El presidente de la patronal vizcaína, José María Vázquez Eguskiza, lamentó ayer que las instituciones financieras «no estén respondiendo a la generosidad» que los contribuyentes están demostrando con ellas. «Si se da dinero público a la banca para que haya liquidez, debiera ser así» -declaró-, «no sea que vayamos a aplicar fondos públicos a rescatar los negocios que nos han llevado a esta situación».
El dirigente empresarial recordó que hay gobiernos que se están planteando la toma accionarial en bancos y grandes empresas, e insistió en la necesidad de que los líderes mundiales adopten un criterio común sobre cómo hacer frente a la crisis. «No puede ser» -dijo-, «que cada pocas semanas aparezcan flujos de miles de millones en uno u otro sentido sin un criterio previo compartido».
En cuanto a la relación con los sindicatos, Vázquez Eguskiza lamentó que el diálogo social esté «estancado» y que se haya perdido «el entrenamiento de hablar». El presidente de Cebek manifestó que «en estos tiempos de conflictividad laboral» sería «muy útil» que la «herramienta del diálogo» con los sindicatos fuera «una maquinaria bien engrasada». En este sentido, aseguró que le gustaría comunicarse con los nuevos secretarios generales de las centrales para analizar la coyuntura, pero «nadie nos ha llamado para presentarse».

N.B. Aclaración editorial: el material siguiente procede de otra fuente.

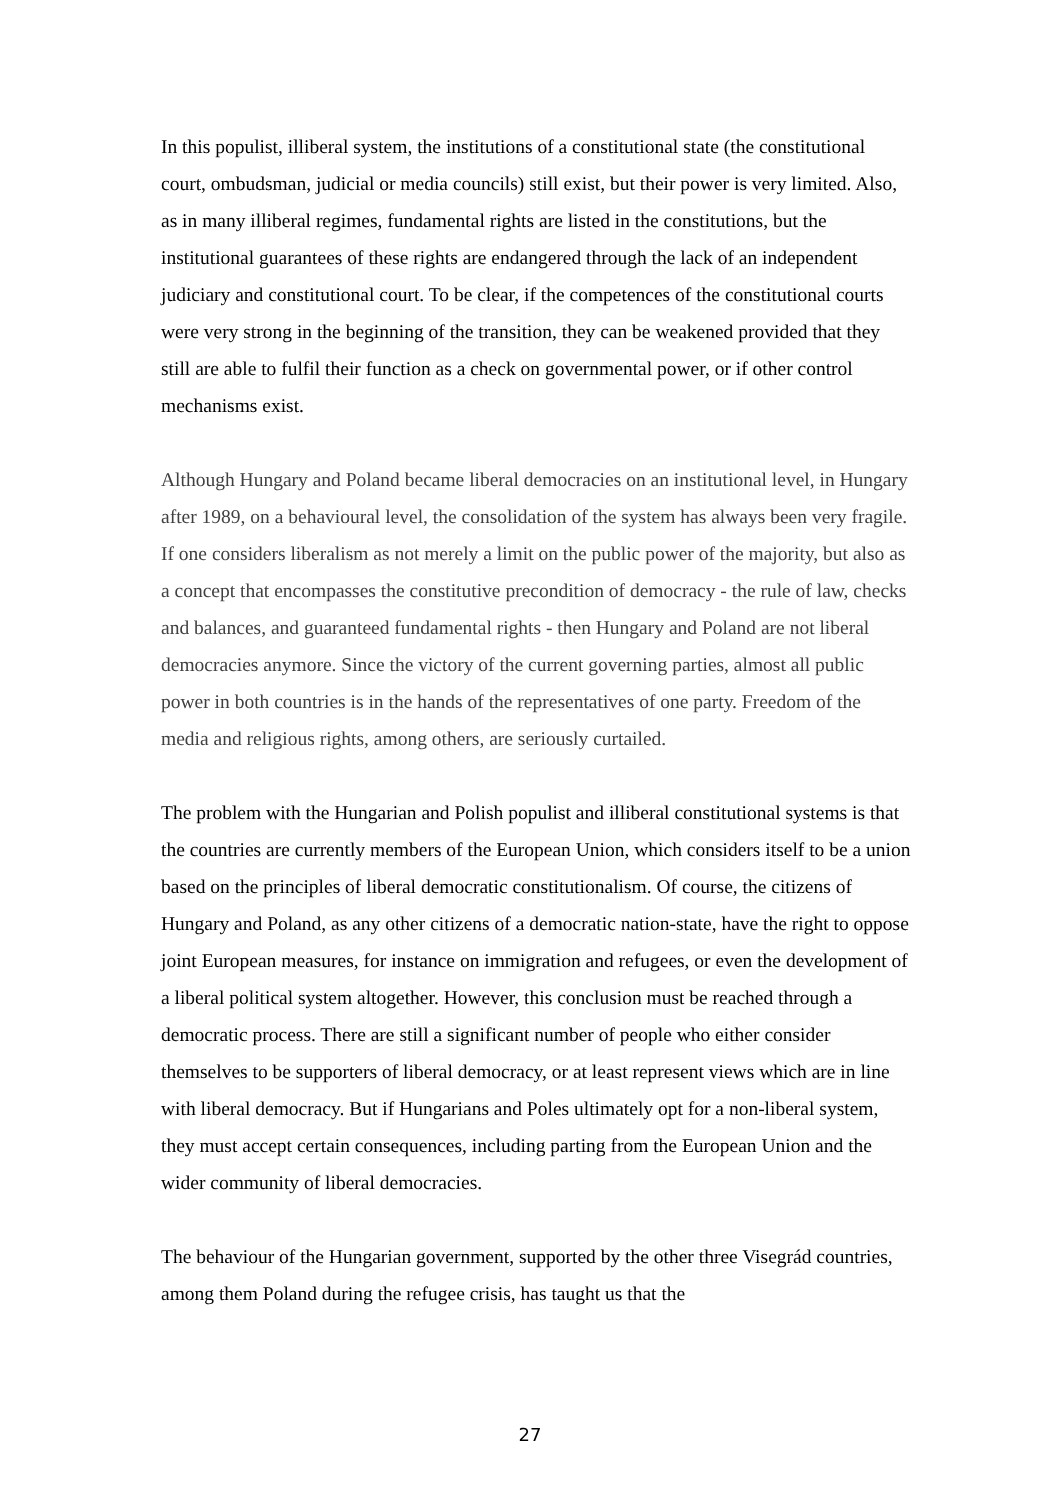In this populist, illiberal system, the institutions of a constitutional state (the constitutional court, ombudsman, judicial or media councils) still exist, but their power is very limited. Also, as in many illiberal regimes, fundamental rights are listed in the constitutions, but the institutional guarantees of these rights are endangered through the lack of an independent judiciary and constitutional court. To be clear, if the competences of the constitutional courts were very strong in the beginning of the transition, they can be weakened provided that they still are able to fulfil their function as a check on governmental power, or if other control mechanisms exist.
Although Hungary and Poland became liberal democracies on an institutional level, in Hungary after 1989, on a behavioural level, the consolidation of the system has always been very fragile. If one considers liberalism as not merely a limit on the public power of the majority, but also as a concept that encompasses the constitutive precondition of democracy - the rule of law, checks and balances, and guaranteed fundamental rights - then Hungary and Poland are not liberal democracies anymore. Since the victory of the current governing parties, almost all public power in both countries is in the hands of the representatives of one party. Freedom of the media and religious rights, among others, are seriously curtailed.
The problem with the Hungarian and Polish populist and illiberal constitutional systems is that the countries are currently members of the European Union, which considers itself to be a union based on the principles of liberal democratic constitutionalism. Of course, the citizens of Hungary and Poland, as any other citizens of a democratic nation-state, have the right to oppose joint European measures, for instance on immigration and refugees, or even the development of a liberal political system altogether. However, this conclusion must be reached through a democratic process. There are still a significant number of people who either consider themselves to be supporters of liberal democracy, or at least represent views which are in line with liberal democracy. But if Hungarians and Poles ultimately opt for a non-liberal system, they must accept certain consequences, including parting from the European Union and the wider community of liberal democracies.
The behaviour of the Hungarian government, supported by the other three Visegrád countries, among them Poland during the refugee crisis, has taught us that the
27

A este respecto, el secretario general de Cebek, Francisco Javier Azpiazu, afirmó que en la próxima negociación colectiva plantearán convenios plurianuales, adecuados a la actual coyuntura, y se hará un «esfuerzo» por controlar los costes laborales, por lo que advirtió de que descartan reducciones de jornada, «que no conducen a nada». Azpiazu recordó que este año tendrán que negociar sus convenios cerca de 15.000 empresas industriales, de servicios y de comercio, que emplean a más de 100.000 trabajadores.
Parón del consumo
En su análisis sobre la coyuntura actual, Cebek prevé para este año la destrucción de unos 5.000 empleos en Vizcaya, así como un crecimiento del 0,5%, en caso de que todos los factores que contribuyen al desarrollo de la economía «jueguen a favor». Un objetivo más «voluntarista» que real, según reconoció Vázquez Eguskiza.
A juicio del presidente de la patronal vizcaína, la inversión privada retrocederá por la restricción crediticia y el consumo ya está sufriendo una «importante desaceleración». Como ejemplo, citó el desplome en las ventas de vehículos, con una caída del 45% de la matriculación en noviembre pasado. El único elemento positivo es que el desarrollo de importantes infraestructuras como la 'Supersur' o la 'Y' vasca están «paliando en parte la crisis inmobiliaria del territorio», apostilló.
Para hacer frente a la crisis, de la que Vázquez Eguskiza dijo que puede durar dos o tres años, las recetas de Cebek pasan por medidas financieras, laborales y fiscales. Entre ellas, además de la apertura del grifo de los préstamos por parte de la banca, la reducción de cotizaciones sociales y de costes laborales, el aumento de la productividad de los trabajadores y las rebajas de impuestos a las empresas.